Cette croyance est encore aujourd’hui large­ment mise en avant pour justi­fier le soutien public et privé massif à la recherche fonda­men­tale et à la recherche appli­quée. S’il est évident que les énormes moyens humains et finan­ciers que nos socié­tés inves­tissent depuis des dizaines d’années ont permis des déve­lop­pe­ments extra­or­di­naires au niveau de nos connais­sances de l’infiniment petit (par exemple le fonc­tion­ne­ment intime des cellules vivantes) à l’infiniment grand (par exemple la nais­sance et la mort des étoiles et galaxies) ainsi que la mise au point de remar­quables tech­niques d’observation, de carac­té­ri­sa­tion, de soins et de tech­no­lo­gies de produc­tion, il est plus évident encore que la qualité de vie des hommes d’ici et d’ailleurs ne s’améliore plus. Misère de plus en plus géné­ra­li­sée au Sud, augmen­ta­tion des suicides et de la quan­tité d’antidépresseurs au Nord, injus­tices sociales de plus en plus marquées au Sud comme au Nord ne sont que quelques-uns des indi­ca­teurs de cette dégradation.

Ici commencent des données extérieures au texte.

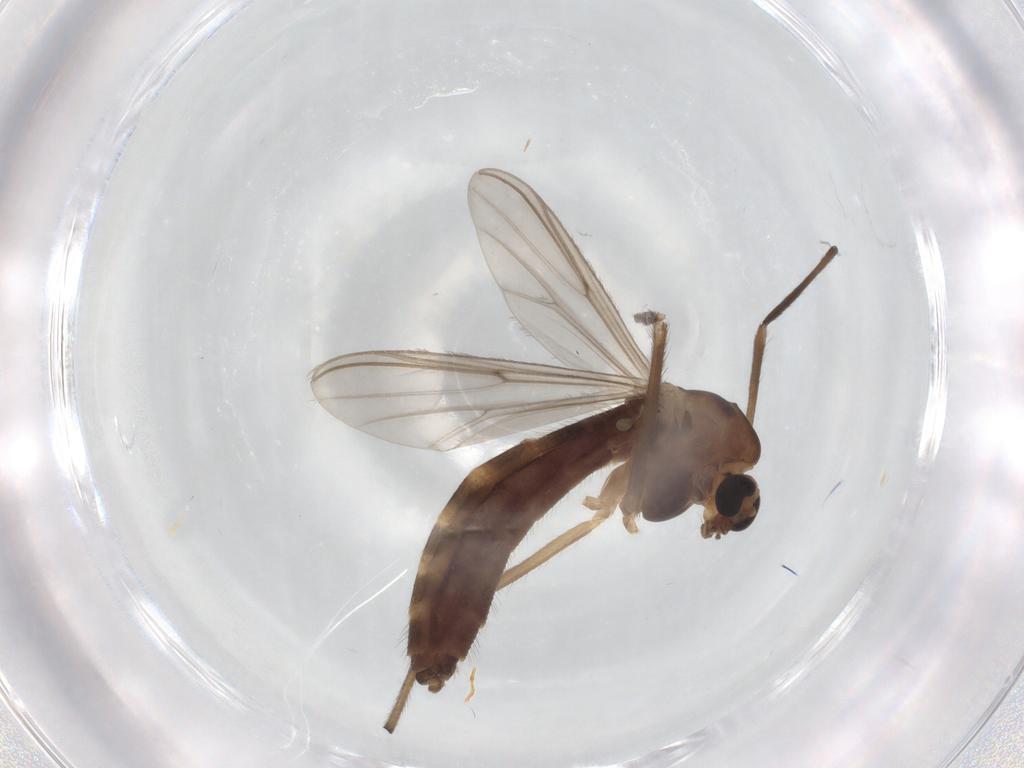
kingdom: Animalia
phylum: Arthropoda
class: Insecta
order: Diptera
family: Chironomidae
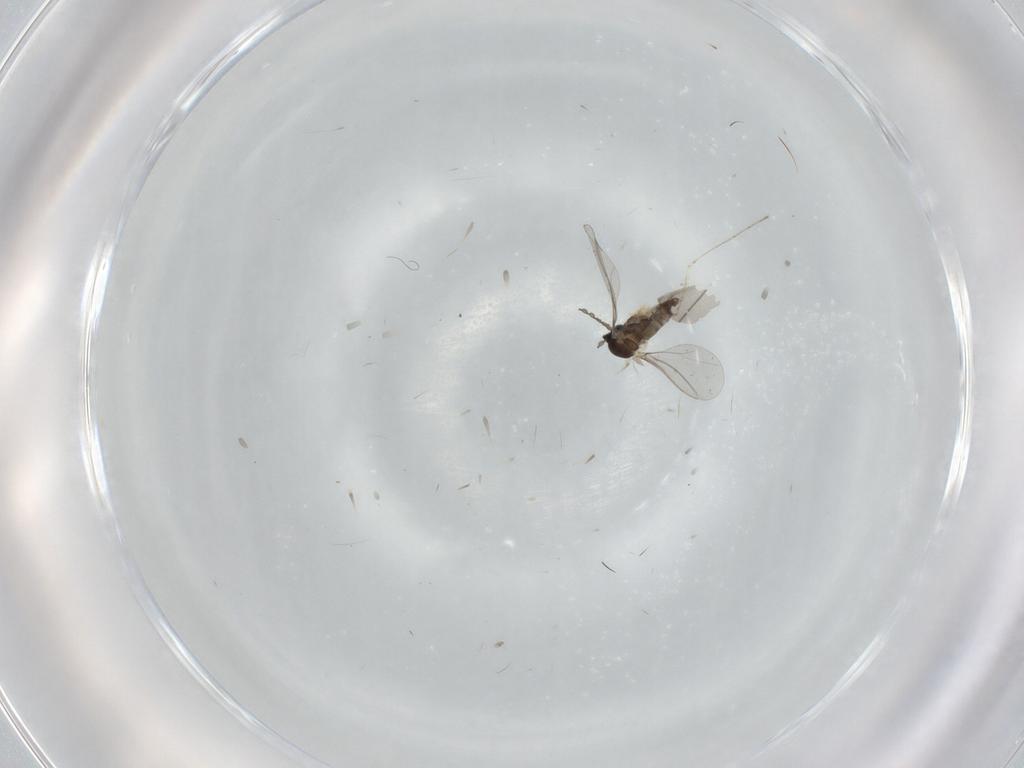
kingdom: Animalia
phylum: Arthropoda
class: Insecta
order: Diptera
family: Cecidomyiidae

Physique, chimie, biolo­gie, etc. nous offrent aujourd’hui de remar­quables modèles de compré­hen­sion de la vie qui devraient « acti­ver » chez les cher­cheurs en premier et l’humanité ensuite un profond senti­ment de respect, d’émerveillement face à ce que 4 milliards d’années de déve­lop­pe­ment de la vie sur ce petit « caillou » appelé Terre a pu créer. Ces connais­sances et toutes les tech­no­lo­gies déri­vées sont hélas, encore aujourd’hui, prio­ri­tai­re­ment utili­sées pour domi­ner la nature, pour la détruire.

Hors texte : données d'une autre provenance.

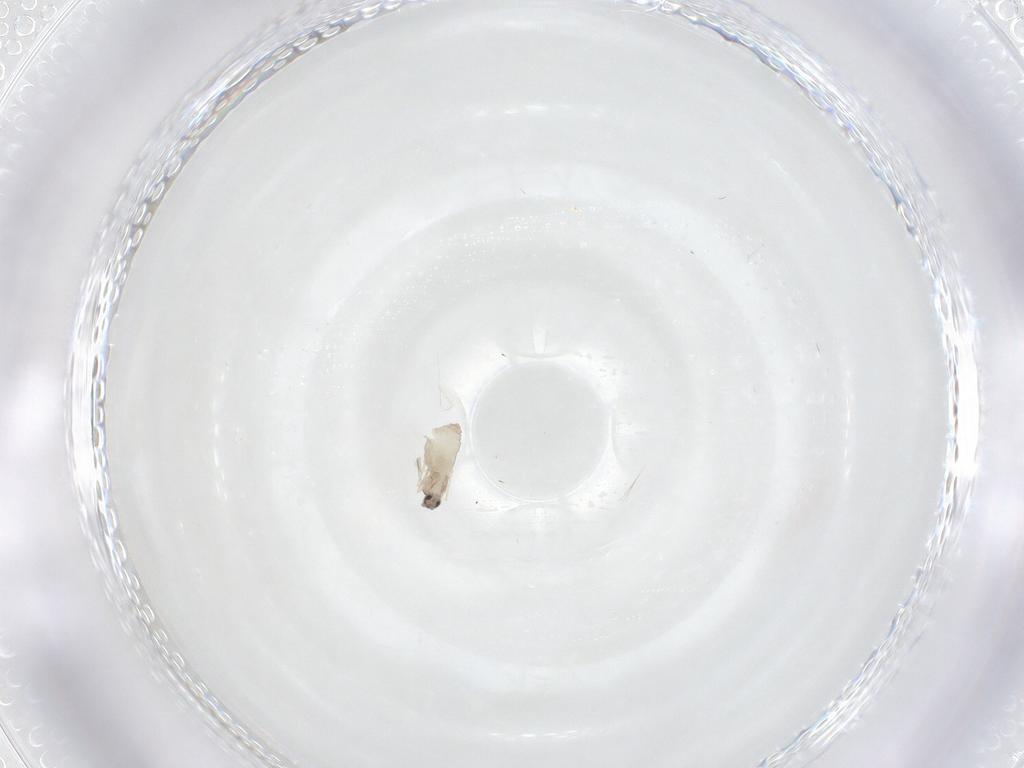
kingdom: Animalia
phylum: Arthropoda
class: Insecta
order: Diptera
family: Cecidomyiidae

Il est indis­pen­sable de remettre en cause notre mode de vie, notam­ment en consom­mant plus local et de saison. CC-BY-NC-SA manuel MC

En effet, dans les faits, si nous regar­dons l’évolution des grands écosys­tèmes terrestres ou si nous adop­tons des outils comme l’empreinte écolo­gique, nous consta­tons qu’en quelques décen­nies, suite à l’explosion démo­gra­phique de l’humanité et au prélè­ve­ment des ressources néces­saires pour garan­tir les « besoins » de l’humain désor­mais défi­nis par la consom­ma­tion de biens et de services presque sans limite – Ameri­can and euro­pean way of life – nous sommes passés au-delà de ce que cette Terre avec sa biodi­ver­sité peut nous « offrir » ; nous détrui­sons le « capi­tal » généré par ces 4 milliards d’années de Vie.

De plus, les choix faits dans le passé, de déve­lop­per des tech­no­lo­gies, par exemple, dévo­reuses d’énergie fossile (chau­dières, voitures, avions, etc.) ou basées sur la fission nucléaire mettent sur l’humanité entière et, avec nous, sur toutes les autres formes de vie, une hypo­thèque impor­tante sur notre avenir commun, respec­ti­ve­ment par la désta­bi­li­sa­tion du climat et par la conta­mi­na­tion radio­ac­tive globale.

Toutes ces connais­sances scien­ti­fiques que nous accu­mu­lons démontrent chaque jour, un peu plus, ce que le « simple » bon sens de certains avait déjà rendu évident : la vie de l’Humanité est liée à la Terre et elle n’est possible que grâce à tout ce que la biodi­ver­sité nous offre – la qualité de l’air, de l’eau, des sols, etc. Et cette biodi­ver­sité subit actuel­le­ment un effon­dre­ment comme jamais aupa­ra­vant et ce en raison de la pres­sion de l’humanité !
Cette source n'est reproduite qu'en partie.